▶ _EXERCISE DETAILS_
Report every line in the listing below where the string "Заглушка" shows up.

▶ _DATA SHOWN_
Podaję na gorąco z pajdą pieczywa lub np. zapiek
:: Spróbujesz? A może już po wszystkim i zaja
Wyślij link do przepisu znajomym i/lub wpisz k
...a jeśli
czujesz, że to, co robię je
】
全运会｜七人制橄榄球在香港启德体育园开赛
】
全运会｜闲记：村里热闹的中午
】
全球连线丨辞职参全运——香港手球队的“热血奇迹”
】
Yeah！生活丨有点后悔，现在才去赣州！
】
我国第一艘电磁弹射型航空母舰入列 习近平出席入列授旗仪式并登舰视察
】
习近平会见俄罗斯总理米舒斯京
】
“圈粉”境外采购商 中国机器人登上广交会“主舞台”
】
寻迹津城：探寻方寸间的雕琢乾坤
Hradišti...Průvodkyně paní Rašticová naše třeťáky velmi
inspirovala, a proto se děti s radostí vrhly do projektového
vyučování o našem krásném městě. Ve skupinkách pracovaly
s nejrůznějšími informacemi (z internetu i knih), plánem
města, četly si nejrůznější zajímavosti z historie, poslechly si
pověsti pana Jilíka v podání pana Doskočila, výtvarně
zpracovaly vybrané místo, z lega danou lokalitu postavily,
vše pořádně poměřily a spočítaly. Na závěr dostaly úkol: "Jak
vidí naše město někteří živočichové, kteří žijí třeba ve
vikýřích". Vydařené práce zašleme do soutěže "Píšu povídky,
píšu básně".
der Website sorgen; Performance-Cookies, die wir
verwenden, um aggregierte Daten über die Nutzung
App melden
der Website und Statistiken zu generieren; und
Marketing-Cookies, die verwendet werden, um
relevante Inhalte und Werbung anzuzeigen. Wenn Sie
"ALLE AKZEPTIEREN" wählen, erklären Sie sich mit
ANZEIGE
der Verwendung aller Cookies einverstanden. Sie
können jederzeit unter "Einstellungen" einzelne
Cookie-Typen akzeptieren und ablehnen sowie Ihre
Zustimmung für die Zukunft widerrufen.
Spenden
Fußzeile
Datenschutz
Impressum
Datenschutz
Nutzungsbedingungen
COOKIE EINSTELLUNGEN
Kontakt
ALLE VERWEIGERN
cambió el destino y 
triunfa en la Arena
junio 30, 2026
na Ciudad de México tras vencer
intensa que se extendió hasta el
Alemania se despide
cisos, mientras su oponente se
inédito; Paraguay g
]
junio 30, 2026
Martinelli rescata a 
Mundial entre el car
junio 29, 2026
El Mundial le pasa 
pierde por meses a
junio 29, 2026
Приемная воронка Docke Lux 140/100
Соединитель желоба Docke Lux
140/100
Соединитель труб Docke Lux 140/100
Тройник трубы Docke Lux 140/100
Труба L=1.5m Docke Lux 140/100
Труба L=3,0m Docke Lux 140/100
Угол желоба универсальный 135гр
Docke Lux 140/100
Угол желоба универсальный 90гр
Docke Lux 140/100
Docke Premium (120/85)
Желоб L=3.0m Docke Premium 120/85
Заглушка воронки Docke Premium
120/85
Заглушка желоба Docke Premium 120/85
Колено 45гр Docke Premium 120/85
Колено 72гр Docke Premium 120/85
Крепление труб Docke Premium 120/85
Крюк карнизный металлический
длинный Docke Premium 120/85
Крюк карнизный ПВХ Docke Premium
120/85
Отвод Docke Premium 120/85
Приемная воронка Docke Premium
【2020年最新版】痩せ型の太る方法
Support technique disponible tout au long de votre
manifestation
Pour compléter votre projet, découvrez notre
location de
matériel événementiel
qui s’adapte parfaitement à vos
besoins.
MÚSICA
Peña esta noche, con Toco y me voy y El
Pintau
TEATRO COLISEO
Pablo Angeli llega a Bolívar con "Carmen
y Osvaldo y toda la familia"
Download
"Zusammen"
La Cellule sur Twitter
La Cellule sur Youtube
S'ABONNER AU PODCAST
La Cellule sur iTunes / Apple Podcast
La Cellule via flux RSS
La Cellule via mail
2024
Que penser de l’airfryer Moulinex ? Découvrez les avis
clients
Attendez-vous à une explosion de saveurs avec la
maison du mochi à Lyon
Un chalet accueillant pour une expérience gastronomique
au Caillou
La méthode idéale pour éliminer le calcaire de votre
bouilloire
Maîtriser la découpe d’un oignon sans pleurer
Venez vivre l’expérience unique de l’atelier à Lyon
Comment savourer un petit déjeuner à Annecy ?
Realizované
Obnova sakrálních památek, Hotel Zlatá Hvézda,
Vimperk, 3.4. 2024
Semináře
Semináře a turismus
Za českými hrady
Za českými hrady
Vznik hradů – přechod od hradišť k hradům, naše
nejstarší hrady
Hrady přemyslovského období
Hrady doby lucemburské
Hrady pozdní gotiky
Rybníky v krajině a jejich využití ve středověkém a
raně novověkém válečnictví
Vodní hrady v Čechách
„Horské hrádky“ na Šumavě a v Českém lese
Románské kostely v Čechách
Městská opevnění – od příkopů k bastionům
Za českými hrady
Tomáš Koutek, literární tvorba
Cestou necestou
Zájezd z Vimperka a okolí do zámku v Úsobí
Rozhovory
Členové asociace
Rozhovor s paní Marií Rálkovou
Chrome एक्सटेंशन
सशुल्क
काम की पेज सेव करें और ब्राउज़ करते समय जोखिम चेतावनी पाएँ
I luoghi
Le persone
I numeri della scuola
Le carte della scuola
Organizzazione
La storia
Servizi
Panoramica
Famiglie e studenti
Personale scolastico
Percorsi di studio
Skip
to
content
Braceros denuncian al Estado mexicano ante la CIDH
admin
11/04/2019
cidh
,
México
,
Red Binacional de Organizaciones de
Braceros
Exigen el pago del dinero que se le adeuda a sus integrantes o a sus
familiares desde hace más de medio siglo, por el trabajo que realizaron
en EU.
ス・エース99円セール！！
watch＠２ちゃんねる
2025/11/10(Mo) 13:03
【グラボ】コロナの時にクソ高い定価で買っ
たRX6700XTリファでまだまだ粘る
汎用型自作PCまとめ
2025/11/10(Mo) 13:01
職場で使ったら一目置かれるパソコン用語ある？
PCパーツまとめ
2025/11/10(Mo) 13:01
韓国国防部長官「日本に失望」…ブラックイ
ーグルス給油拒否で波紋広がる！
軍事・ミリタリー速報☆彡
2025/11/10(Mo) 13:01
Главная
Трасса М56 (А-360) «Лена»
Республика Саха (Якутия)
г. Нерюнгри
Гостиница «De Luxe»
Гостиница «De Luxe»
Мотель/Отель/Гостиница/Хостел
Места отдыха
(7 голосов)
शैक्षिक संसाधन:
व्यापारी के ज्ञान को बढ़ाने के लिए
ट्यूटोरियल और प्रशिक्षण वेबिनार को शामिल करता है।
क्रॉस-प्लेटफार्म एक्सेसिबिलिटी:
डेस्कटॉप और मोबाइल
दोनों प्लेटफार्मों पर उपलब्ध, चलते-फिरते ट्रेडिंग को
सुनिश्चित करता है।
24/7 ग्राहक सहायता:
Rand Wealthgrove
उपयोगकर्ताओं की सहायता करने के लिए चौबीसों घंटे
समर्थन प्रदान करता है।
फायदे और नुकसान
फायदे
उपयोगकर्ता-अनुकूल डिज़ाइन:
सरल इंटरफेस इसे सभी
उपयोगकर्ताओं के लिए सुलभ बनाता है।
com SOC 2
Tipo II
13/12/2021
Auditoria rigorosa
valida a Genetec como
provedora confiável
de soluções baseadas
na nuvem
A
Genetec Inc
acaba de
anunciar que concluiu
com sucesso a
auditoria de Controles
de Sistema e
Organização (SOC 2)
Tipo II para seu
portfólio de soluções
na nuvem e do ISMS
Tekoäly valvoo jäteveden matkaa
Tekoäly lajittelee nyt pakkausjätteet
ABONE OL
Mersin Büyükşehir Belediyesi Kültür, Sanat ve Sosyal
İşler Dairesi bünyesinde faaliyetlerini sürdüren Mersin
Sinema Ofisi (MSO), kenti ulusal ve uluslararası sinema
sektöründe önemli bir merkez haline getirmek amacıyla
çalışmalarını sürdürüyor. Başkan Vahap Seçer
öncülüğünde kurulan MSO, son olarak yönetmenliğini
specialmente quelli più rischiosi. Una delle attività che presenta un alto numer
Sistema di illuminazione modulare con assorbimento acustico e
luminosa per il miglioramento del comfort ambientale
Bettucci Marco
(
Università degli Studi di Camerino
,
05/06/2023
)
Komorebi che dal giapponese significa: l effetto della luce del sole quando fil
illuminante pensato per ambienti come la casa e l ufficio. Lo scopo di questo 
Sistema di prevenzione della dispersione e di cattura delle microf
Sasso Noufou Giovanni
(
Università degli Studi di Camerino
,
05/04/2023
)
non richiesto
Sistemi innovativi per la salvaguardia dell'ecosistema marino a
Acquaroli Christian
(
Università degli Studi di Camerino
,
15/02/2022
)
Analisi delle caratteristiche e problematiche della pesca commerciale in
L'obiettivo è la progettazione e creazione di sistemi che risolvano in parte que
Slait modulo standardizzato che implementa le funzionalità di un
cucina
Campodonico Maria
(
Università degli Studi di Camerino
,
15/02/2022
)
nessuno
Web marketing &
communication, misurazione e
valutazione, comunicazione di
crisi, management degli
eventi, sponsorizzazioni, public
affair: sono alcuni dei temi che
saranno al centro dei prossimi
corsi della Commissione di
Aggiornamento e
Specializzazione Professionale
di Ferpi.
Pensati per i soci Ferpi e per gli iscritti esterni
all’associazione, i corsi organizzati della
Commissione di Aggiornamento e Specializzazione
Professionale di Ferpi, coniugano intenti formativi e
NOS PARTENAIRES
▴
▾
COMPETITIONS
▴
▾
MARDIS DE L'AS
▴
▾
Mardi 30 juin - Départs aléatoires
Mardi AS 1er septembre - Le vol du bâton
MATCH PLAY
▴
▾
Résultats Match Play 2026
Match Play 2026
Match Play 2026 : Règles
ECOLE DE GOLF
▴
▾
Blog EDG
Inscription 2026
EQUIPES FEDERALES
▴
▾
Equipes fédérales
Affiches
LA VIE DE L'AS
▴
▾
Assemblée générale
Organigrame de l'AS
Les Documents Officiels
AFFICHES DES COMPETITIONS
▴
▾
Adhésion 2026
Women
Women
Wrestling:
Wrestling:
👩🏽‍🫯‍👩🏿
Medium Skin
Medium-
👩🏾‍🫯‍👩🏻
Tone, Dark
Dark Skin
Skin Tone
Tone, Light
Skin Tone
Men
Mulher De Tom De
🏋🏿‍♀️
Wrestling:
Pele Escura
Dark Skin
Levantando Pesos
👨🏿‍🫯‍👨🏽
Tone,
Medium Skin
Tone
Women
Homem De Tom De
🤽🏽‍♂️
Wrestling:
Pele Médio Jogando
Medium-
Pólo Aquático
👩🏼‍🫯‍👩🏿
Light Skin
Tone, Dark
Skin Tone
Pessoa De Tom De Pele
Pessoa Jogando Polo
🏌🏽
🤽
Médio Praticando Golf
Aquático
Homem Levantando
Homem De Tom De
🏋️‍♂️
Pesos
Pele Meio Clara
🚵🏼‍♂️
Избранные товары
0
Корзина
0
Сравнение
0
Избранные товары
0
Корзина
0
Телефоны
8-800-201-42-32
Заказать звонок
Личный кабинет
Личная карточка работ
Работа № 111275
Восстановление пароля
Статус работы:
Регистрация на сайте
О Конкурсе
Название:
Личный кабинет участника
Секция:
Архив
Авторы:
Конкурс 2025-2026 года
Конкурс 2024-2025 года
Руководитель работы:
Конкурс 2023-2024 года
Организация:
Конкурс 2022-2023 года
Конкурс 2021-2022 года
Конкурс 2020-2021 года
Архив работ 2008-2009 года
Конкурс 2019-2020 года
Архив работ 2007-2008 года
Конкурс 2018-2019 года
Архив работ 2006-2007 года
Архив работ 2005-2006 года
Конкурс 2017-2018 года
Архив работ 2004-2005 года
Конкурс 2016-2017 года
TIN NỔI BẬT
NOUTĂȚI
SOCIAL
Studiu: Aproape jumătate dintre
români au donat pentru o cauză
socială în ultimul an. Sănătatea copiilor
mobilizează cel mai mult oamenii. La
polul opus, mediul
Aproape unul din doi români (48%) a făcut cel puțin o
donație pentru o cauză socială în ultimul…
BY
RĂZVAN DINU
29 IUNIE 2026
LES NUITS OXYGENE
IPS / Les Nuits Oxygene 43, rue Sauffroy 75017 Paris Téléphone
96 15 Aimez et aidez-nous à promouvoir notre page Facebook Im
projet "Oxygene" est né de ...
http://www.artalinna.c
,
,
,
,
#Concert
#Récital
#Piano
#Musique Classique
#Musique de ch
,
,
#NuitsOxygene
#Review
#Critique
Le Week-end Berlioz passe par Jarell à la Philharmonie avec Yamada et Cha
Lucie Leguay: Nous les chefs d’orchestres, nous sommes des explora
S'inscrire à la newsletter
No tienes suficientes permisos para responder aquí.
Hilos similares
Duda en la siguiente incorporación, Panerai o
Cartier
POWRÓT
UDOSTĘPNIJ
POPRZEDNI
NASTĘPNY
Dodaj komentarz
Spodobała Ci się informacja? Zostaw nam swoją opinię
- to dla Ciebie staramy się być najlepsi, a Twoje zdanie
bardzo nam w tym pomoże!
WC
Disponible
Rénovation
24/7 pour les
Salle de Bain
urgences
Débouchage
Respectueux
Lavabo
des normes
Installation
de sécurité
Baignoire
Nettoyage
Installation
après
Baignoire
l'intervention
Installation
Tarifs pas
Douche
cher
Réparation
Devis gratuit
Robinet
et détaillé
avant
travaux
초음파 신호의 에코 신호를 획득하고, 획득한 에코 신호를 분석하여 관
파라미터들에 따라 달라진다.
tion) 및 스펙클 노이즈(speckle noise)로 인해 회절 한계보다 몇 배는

▶ _WRITTEN SOLUTION_
Заглушка воронки Docke Premium
Заглушка желоба Docke Premium 120/85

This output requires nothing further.